Rule of thumb: anything single-party, on your own machine is Available today; anything cross-party, hosted, or attested in production is Built or Planned. For the full table — including known gaps (no SBOM / dependency scanning, no production monitoring, unsigned builds, no third-party audit) — see Roadmap & status.

Where an agent can run today

The same protection model applies in every deployment mode; governance is added, not re-architected. Only one mode is usable end-to-end today. The Deployment modes page covers each in full.

Mode What it is Status
Local desktop Orchestration + storage on your machine; inference calls your configured LLM provider Available
Multi-authority federation Expert ↔ client collaborate across machines; relay routes opaque bytes only Built — code-complete, CI-tested (loopback + NAT-isolated), not operationally deployed
Hosted multi-tenant Cloud-hosted relay + compute for consultants' deployments Planned (needs infra)
Attested compute Confidential VM; both parties verify the measurement verifier Built live Planned
Public hosting / embed Browser-embeddable agent for end-users core Built live Planned

Two kinds of guarantee — keep them separate

  • Structural guarantees are built into how the system works and are machine-checked against formal invariants with adversarial tests (a reference is not access; a run has no ambient authority; history is append-only; a work chat cannot rewrite its own method). These hold by construction. See How GaugeWright protects your work.
  • Policy / operational guarantees depend on configuration and deployment (which LLM provider you trust, whether enterprise identity is wired up, code signing). These are only as strong as how you run it.
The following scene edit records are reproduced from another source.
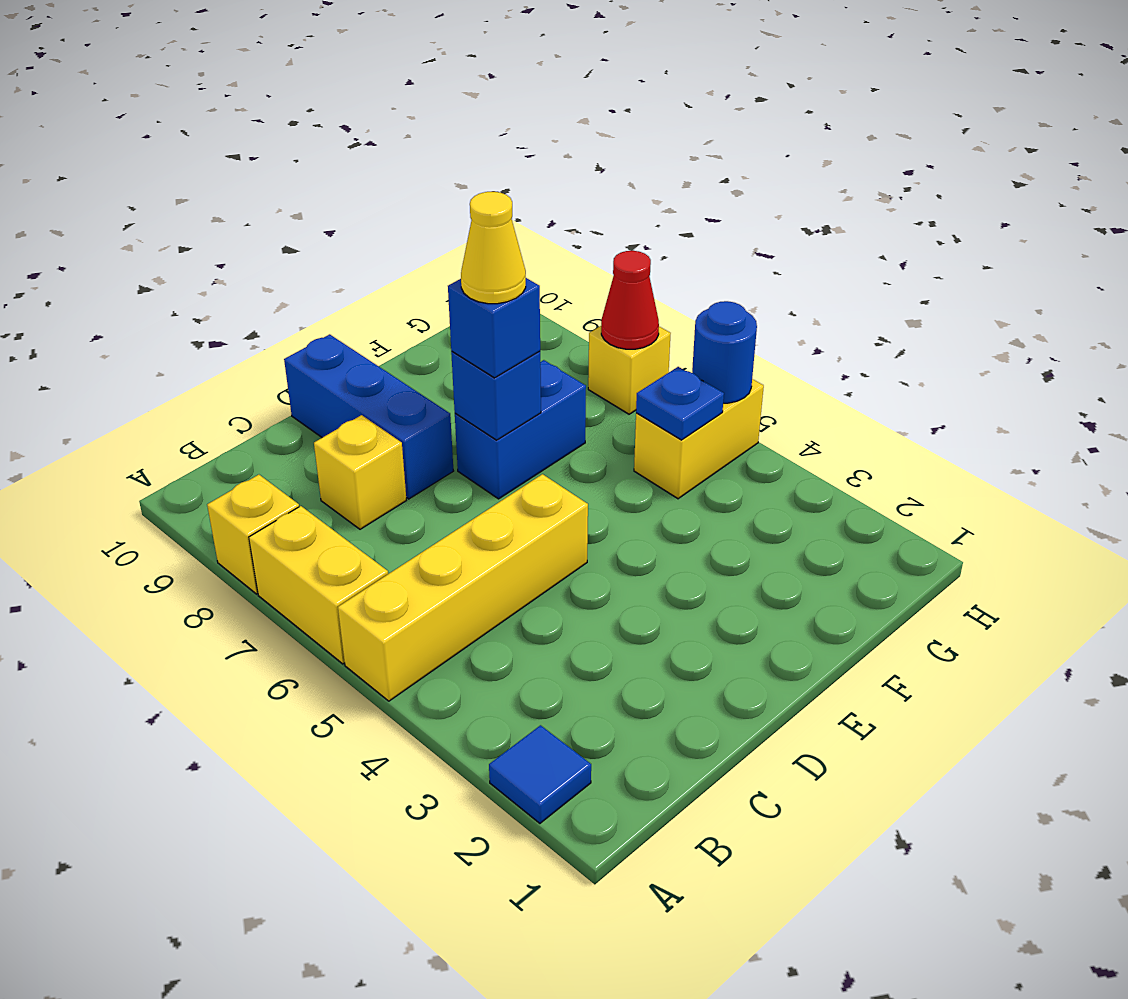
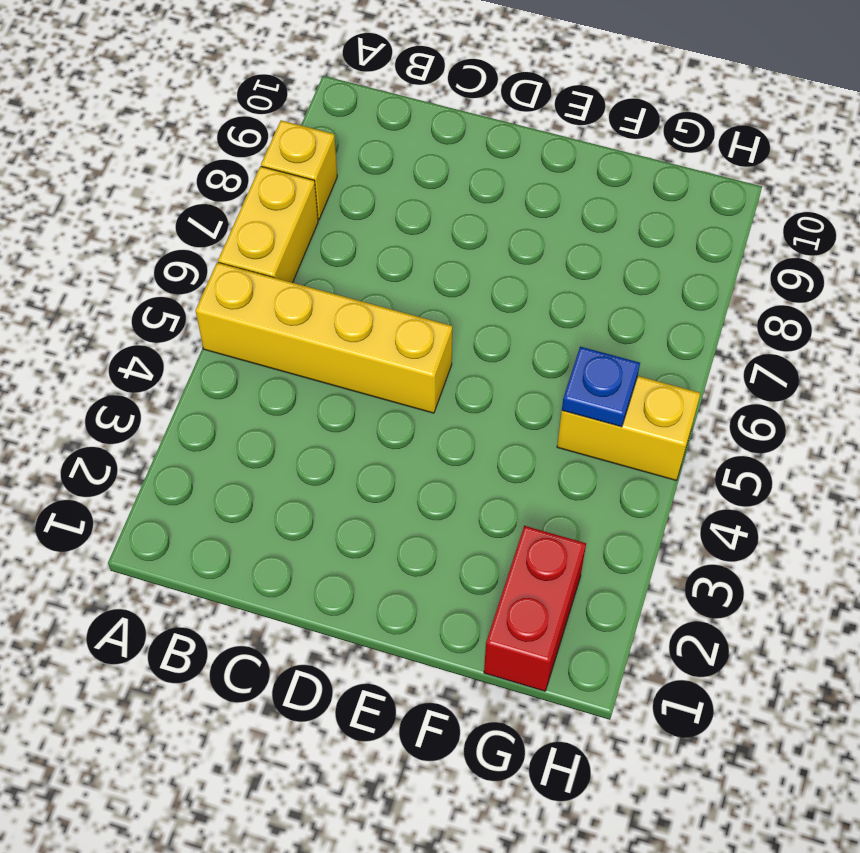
red brick G1:G2 level 1 -> none
none -> blue tile A2 level 1
none -> yellow brick C8 level 1
none -> blue brick D8:D10 level 1

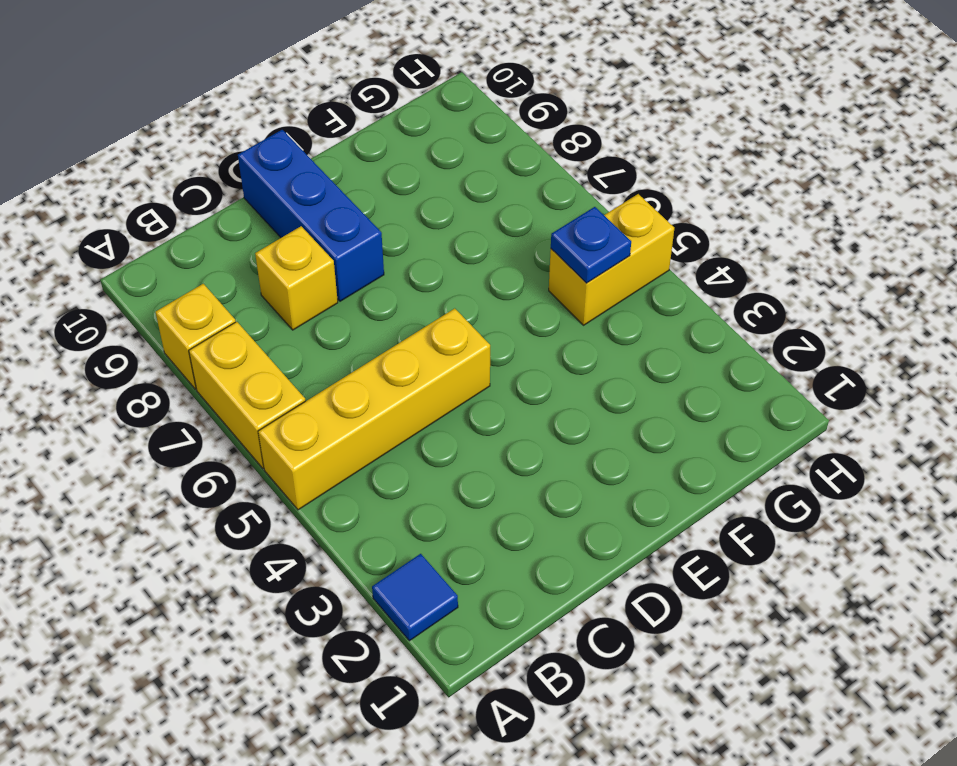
none -> blue brick E7:F7 level 1
none -> yellow brick H7 level 1
none -> blue brick E7 level 2

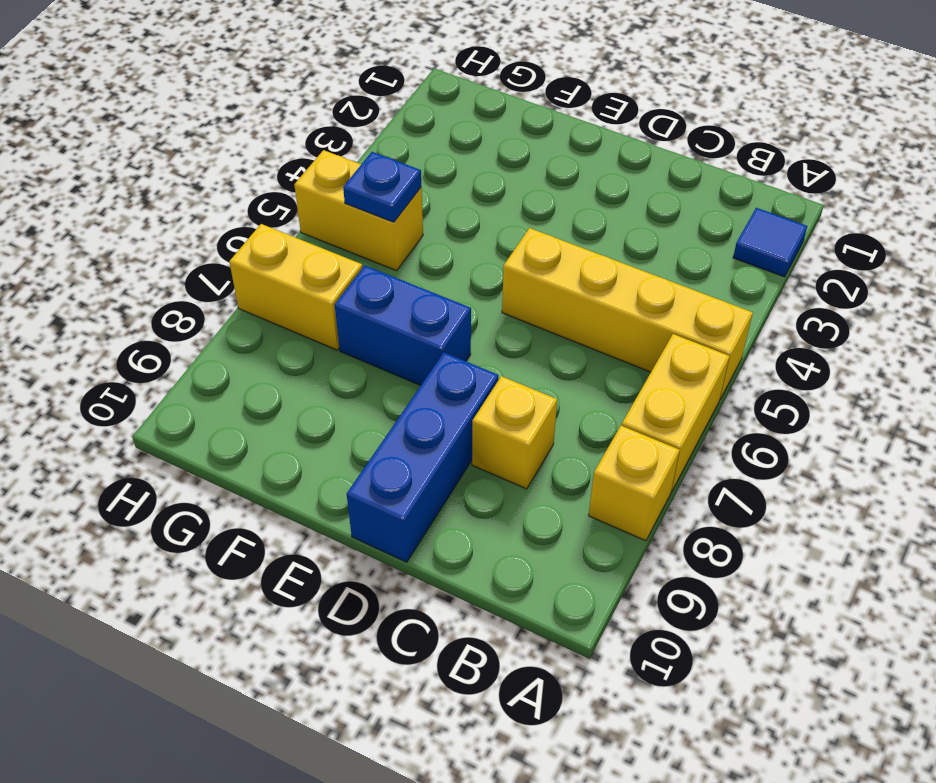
yellow brick G7:H7 level 1 -> yellow brick H7 level 1
none -> blue brick E7 level 2
none -> blue round brick H5 level 2
none -> red cone H7 level 2

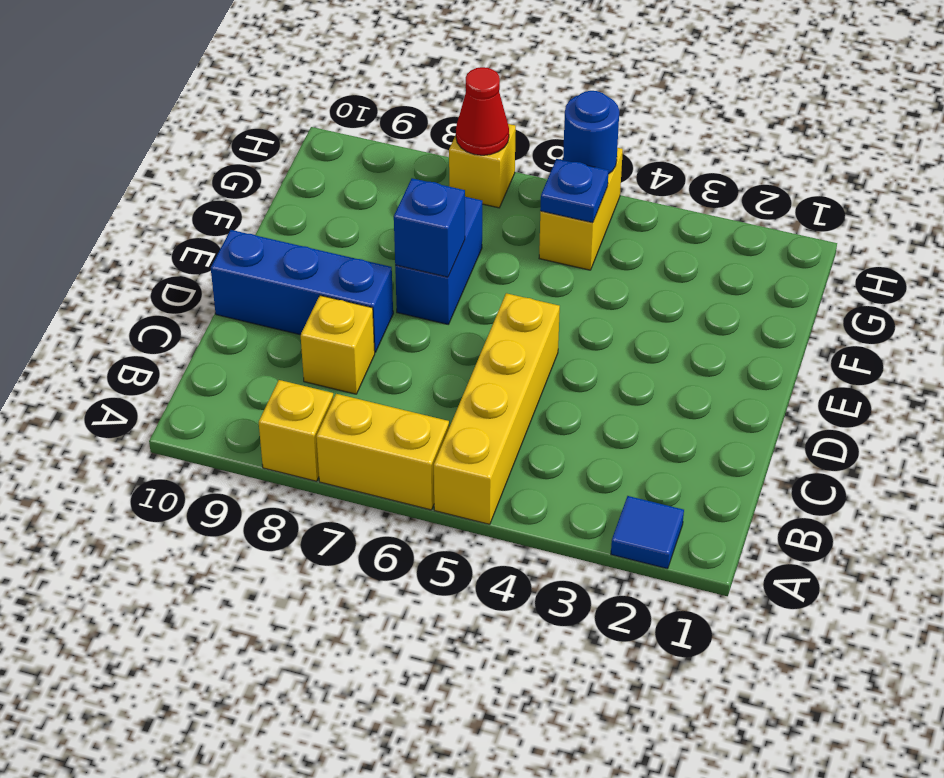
none -> blue brick E7 level 3
none -> yellow cone E7 level 4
One structural guarantee is per-OS: kernel-enforced method isolation runs on Linux and macOS today; the Windows method-isolation sandbox is Planned (egress gating — deny-by-default network, fail-closed admission at the boundary — is Available). Windows users are not left unprotected: they get the boundary's egress gates and fail-closed admission; what they lack is the kernel sandbox that stops a work chat from rewriting its own method.

Start here

  1. Getting started — download, install, configure a provider, and complete your first reviewed run. Available
  2. Concepts — the mental model (projectarchetypeplacementchat) and the full glossary. Collaboration runs along a workstream — a shared line of work that a set of chats auto-sync into; an output's taint is engagement-scoped (read: chat-scoped).
  3. How GaugeWright protects your work — the boundary and where your data goes, in plain language.

Find your role

You are… Start here What you'll do
An expert / consultant For experts Build an agent, run & review, package & deploy
A client receiving an agent For clients Provide context, review & release outputs
An admin / IT governing a deployment For admins SSO, provisioning, audit, policy Built live Planned
An embedded end-user For embedded users Use an agent embedded in a site Planned

Trust & reference

For deep readers, the user-facing terms above link to the glossary; the formal invariants (INV-n) and decision records (ADRs) live in the product specification and are referenced from the protection and security pages — optional, never required reading.


This documentation is the single source of truth for using GaugeWright. It lives in the product repository alongside the code it describes, so guidance and behavior change together. Capability status defers to reference/status.md.